# WHAT YOU WILL DO
Pictures appear among the records below and must be omitted. Repeat exactly the lines from the line with "Discapacidad (CONADIS) reali…" to the line with "ملی خوابی دیدم", both included.

───── DATA

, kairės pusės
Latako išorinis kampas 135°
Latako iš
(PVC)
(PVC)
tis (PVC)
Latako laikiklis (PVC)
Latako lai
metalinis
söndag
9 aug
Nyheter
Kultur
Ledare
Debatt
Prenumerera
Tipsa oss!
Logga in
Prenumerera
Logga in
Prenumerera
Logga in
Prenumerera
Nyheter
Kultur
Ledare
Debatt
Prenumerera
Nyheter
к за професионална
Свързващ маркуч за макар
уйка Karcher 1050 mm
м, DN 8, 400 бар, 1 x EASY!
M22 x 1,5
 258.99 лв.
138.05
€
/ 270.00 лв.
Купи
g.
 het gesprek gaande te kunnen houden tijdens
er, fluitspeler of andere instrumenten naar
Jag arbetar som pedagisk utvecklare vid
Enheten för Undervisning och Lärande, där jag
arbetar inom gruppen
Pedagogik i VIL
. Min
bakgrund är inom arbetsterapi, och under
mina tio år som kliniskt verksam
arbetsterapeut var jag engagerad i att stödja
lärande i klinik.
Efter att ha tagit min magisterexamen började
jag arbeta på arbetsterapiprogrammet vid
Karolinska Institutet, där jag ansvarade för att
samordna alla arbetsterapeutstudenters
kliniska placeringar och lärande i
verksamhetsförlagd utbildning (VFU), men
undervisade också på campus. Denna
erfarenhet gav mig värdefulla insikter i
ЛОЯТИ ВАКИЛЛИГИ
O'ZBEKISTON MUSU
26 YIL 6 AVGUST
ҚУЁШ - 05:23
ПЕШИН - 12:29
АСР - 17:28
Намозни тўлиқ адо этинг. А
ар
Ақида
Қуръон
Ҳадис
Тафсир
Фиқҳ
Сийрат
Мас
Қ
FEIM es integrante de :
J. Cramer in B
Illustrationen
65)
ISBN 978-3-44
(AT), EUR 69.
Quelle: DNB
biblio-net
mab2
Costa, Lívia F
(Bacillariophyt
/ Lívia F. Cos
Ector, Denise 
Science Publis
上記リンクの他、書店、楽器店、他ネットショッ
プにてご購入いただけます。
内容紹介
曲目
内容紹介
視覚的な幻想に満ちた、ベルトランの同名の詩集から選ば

──────────
───── DATA

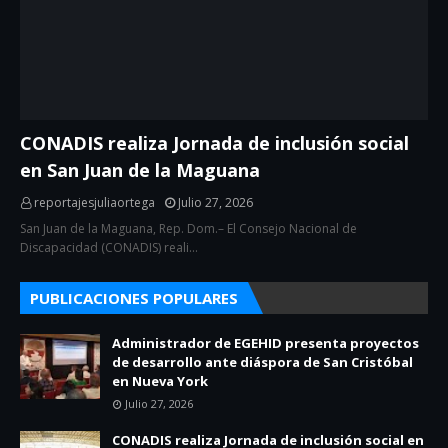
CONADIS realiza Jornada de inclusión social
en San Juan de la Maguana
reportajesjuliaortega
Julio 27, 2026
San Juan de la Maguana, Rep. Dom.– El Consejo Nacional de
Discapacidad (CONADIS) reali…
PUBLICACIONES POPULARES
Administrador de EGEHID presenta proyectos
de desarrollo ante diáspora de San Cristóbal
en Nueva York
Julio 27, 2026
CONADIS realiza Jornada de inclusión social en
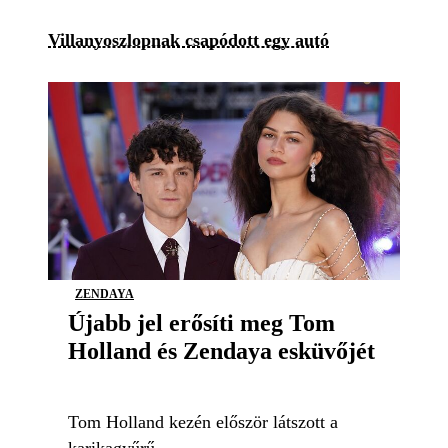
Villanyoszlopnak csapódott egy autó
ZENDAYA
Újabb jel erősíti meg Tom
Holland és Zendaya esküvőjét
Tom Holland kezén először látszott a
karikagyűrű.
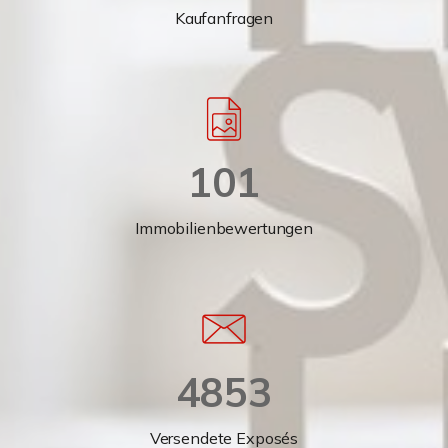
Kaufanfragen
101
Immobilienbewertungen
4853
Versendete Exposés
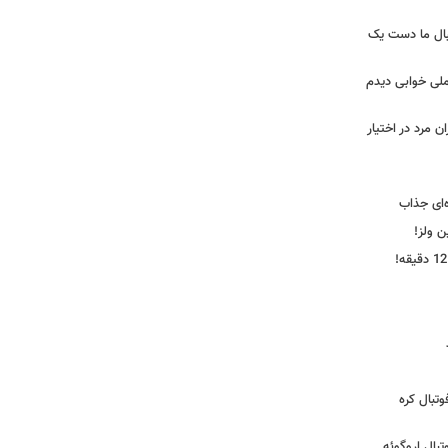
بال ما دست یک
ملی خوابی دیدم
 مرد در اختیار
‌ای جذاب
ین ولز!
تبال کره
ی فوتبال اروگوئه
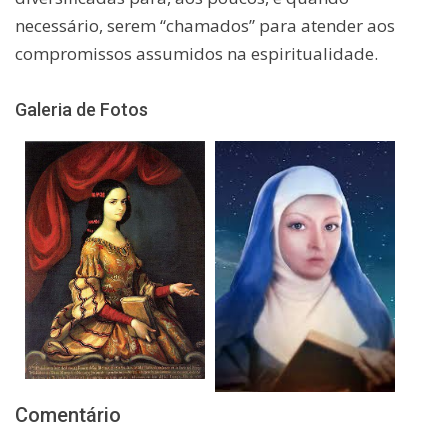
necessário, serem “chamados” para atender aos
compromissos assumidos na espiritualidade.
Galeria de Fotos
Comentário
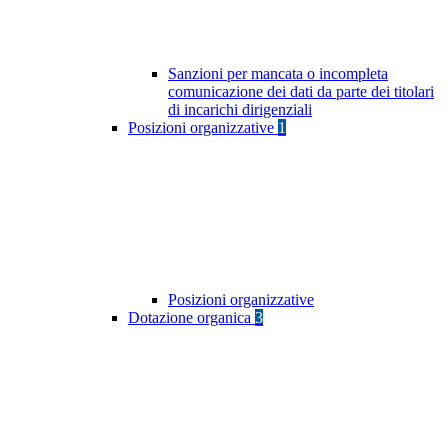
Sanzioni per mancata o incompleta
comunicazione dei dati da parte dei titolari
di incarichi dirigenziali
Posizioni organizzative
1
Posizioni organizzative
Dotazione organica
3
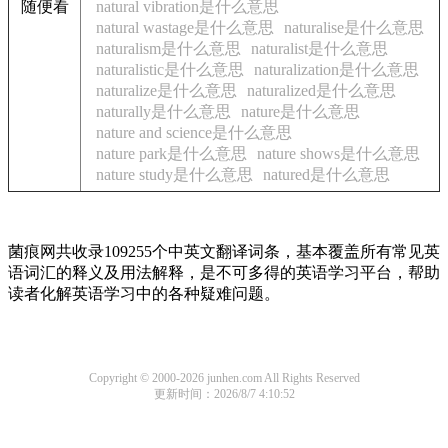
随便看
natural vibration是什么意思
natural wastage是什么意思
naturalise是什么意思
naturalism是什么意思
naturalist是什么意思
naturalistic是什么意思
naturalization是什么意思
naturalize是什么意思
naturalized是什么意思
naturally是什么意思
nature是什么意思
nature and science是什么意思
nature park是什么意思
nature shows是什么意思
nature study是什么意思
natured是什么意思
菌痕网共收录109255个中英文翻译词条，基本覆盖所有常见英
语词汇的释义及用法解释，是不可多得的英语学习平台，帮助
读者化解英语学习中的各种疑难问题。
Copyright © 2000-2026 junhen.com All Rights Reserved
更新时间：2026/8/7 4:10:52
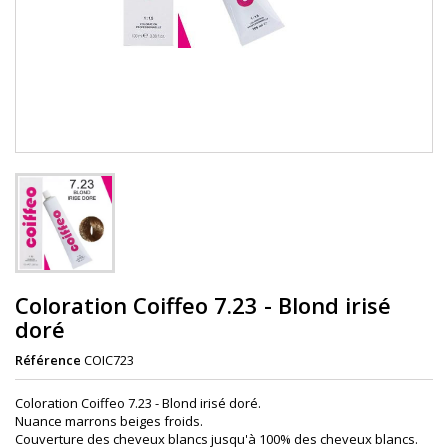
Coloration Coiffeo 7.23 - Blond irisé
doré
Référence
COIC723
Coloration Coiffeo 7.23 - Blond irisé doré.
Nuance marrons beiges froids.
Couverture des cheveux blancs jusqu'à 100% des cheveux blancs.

──────────

# SOLUTION TO THIS TASK
Discapacidad (CONADIS) reali…
PUBLICACIONES POPULARES
Administrador de EGEHID presenta proyectos
de desarrollo ante diáspora de San Cristóbal
en Nueva York
Julio 27, 2026
CONADIS realiza Jornada de inclusión social en
Villanyoszlopnak csapódott egy autó
ZENDAYA
Újabb jel erősíti meg Tom
Holland és Zendaya esküvőjét
Tom Holland kezén először látszott a
karikagyűrű.
Kaufanfragen
101
Immobilienbewertungen
4853
Versendete Exposés
بال ما دست یک
ملی خوابی دیدم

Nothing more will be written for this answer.